Treatment · Iron Ridge IOP

Treatment programs

Intensive outpatient program for compulsive sexual behavior: 8-week clinical arc, 72–96 clinical hours, Austin in-person and virtual statewide.

Clinically reviewed by Ian Birdwell, LPC, CSAT · 2026-07-05 · Next review 2027-07-05

Iron Ridge is Texas's first and only IOP built exclusively for the CSBD-presenting population — in-person in Austin and by secure telehealth across Texas. Compulsive sexual behavior affects people across the entire state, and the men who reach us consistently describe the same barrier before they arrived: they could not get vulnerable in mixed-diagnosis groups where their relational damage, their partner's betrayal, and their CSBD-specific shame sat alongside unrelated presentations. Iron Ridge exists as a safe alternative for men anywhere in Texas — Austin in-person, or virtual across Texas — who need a clinical setting calibrated to the actual weight of what they are carrying.

Iron Ridge Recovery is a specialized mental health intensive outpatient program built for a specific population: adults whose primary mental health condition presents through compulsive sexual behavior. The clinical picture is CSBD (ICD-11 6C72), and the underlying mental health conditions typically driving it — OCD, ADHD, anxiety disorders, depression, PTSD, attachment trauma, adjustment picture, or some combination — are what treatment is aimed at. This section explains what the program is, who it is for, who it is not for, and how the clinical work is structured.

What Iron Ridge is

Iron Ridge is a mental health IOP. The specialization is the population — a client base whose mental health condition manifests first as compulsive sexual behavior, and whose presentation carries relational damage and a shame threshold most primary mental health settings are not built to hold. Every case admitted to Iron Ridge has a formal CSBD (ICD-11 6C72) formulation in the record, and every case has an underlying mental health picture that the treatment plan is oriented against. We do not treat the sexual behavior in isolation. We treat the mental illness that is producing it, with the sexual behavior as the presenting concern that brought the client through the door.

### Supplied material
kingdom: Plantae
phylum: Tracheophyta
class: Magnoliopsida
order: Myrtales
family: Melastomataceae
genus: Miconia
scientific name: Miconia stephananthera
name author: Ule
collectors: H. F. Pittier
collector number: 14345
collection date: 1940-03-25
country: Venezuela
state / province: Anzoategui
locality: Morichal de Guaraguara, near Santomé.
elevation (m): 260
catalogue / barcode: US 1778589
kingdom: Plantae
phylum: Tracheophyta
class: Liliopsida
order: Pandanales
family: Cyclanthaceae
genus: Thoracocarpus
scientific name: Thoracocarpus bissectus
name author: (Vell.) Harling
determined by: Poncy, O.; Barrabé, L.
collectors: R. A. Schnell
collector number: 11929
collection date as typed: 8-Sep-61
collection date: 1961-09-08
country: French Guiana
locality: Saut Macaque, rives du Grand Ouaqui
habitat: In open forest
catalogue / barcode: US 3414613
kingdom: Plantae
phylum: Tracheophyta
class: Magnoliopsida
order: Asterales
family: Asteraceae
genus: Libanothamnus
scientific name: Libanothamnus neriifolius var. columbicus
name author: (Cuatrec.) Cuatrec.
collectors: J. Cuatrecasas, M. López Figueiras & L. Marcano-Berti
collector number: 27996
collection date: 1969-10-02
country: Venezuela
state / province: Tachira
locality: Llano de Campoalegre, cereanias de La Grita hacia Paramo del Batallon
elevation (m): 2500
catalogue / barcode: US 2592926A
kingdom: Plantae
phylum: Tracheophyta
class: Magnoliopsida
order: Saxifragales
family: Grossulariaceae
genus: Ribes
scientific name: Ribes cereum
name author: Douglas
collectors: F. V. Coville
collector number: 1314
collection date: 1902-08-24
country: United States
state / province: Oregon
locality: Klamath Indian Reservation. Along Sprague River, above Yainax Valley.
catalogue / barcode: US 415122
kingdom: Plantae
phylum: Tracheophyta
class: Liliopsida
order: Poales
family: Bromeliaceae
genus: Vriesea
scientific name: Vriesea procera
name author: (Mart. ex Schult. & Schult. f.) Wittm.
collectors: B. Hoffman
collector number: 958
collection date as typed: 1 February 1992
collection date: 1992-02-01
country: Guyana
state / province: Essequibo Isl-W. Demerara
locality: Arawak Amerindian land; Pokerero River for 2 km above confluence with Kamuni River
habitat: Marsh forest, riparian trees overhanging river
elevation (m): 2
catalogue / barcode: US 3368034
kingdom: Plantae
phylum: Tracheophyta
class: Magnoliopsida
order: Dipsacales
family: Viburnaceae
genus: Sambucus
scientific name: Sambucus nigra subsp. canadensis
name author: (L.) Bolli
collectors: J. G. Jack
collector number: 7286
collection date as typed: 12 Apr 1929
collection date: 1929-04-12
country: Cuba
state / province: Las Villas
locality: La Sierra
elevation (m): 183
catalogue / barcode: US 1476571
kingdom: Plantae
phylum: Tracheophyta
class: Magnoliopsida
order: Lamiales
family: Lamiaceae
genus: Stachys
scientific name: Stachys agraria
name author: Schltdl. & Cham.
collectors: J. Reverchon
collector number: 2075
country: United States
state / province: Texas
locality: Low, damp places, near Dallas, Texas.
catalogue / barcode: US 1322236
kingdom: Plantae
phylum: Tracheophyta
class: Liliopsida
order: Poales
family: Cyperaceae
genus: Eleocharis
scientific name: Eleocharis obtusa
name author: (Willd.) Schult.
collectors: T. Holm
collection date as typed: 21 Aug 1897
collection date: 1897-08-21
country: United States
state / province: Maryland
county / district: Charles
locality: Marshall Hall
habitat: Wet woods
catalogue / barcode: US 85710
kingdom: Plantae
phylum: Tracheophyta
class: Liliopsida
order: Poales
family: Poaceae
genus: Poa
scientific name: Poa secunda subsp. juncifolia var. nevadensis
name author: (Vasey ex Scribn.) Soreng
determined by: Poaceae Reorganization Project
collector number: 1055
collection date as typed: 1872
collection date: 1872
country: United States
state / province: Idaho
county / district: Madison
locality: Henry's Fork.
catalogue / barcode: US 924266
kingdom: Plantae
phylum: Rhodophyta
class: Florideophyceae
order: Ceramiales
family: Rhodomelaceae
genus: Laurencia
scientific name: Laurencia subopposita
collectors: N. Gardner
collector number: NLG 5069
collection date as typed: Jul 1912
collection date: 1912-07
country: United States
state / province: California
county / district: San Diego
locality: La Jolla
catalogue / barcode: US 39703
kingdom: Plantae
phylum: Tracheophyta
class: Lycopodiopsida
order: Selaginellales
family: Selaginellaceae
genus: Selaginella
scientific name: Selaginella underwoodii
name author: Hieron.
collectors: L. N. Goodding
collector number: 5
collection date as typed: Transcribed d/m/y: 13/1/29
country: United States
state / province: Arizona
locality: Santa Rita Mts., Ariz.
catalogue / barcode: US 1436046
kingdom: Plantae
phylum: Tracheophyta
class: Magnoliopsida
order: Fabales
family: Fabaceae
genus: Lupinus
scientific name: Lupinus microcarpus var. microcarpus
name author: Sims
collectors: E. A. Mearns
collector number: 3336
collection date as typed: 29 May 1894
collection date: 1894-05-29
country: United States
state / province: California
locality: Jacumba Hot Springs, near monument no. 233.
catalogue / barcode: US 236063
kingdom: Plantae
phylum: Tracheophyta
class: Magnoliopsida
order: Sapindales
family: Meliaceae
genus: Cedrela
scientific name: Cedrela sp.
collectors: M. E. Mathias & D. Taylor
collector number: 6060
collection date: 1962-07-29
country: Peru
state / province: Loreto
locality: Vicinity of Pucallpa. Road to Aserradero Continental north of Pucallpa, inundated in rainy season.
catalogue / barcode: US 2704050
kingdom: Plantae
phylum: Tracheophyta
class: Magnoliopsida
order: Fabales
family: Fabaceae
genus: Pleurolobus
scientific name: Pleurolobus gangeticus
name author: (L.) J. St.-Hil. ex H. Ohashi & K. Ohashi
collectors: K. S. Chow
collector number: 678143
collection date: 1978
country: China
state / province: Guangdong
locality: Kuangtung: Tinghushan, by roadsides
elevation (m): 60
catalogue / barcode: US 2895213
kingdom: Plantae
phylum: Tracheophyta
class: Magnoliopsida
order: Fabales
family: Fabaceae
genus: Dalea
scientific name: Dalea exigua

### Work instruction 1
In the Iron Ridge treatment program page, what ICD-11 code is given for CSBD?
### Work instruction 2
Reproduce the passage of the Iron Ridge treatment program page starting at "Treatment · Iron" and ending at "and virtual statewide.".
### Work instruction 3
Extend the Iron Ridge treatment program page onward from its final sentence.

### Exercise response 1
6C72

### Exercise response 2
Treatment · Iron Ridge IOP

Treatment programs

Intensive outpatient program for compulsive sexual behavior: 8-week clinical arc, 72–96 clinical hours, Austin in-person and virtual statewide.

### Exercise response 3
This is a different clinical stance than the sex-addiction treatment industry has historically taken. The addiction-medicine framework treats compulsive sexual behavior as a primary behavioral addiction, on the substance-use model. That framework is clinically useful for many patients and Iron Ridge draws on it — the clinical director holds both an LPC license and the CSAT credential through IITAP. But the diagnostic frame Iron Ridge operates under is the WHO's, not the addiction industry's. See CSBD vs. sex addiction for the extended treatment of that distinction. See ICD-11 6C72 diagnostic criteria for the diagnostic language the program uses.

Who the program is for

The typical Iron Ridge client is an adult man whose sexual behavior has moved from a pattern he lived with into a pattern producing clear harm — relational, occupational, financial, or all three. His primary mental health picture is often one or more of the following:

  • Obsessive-compulsive disorder — where the sexual behavior functions as compulsion neutralization or as an avoidance strategy against intrusive thought. This is a different picture than pure ego-dystonic OCD with sexual content; see CSBD vs. OCD for the differential.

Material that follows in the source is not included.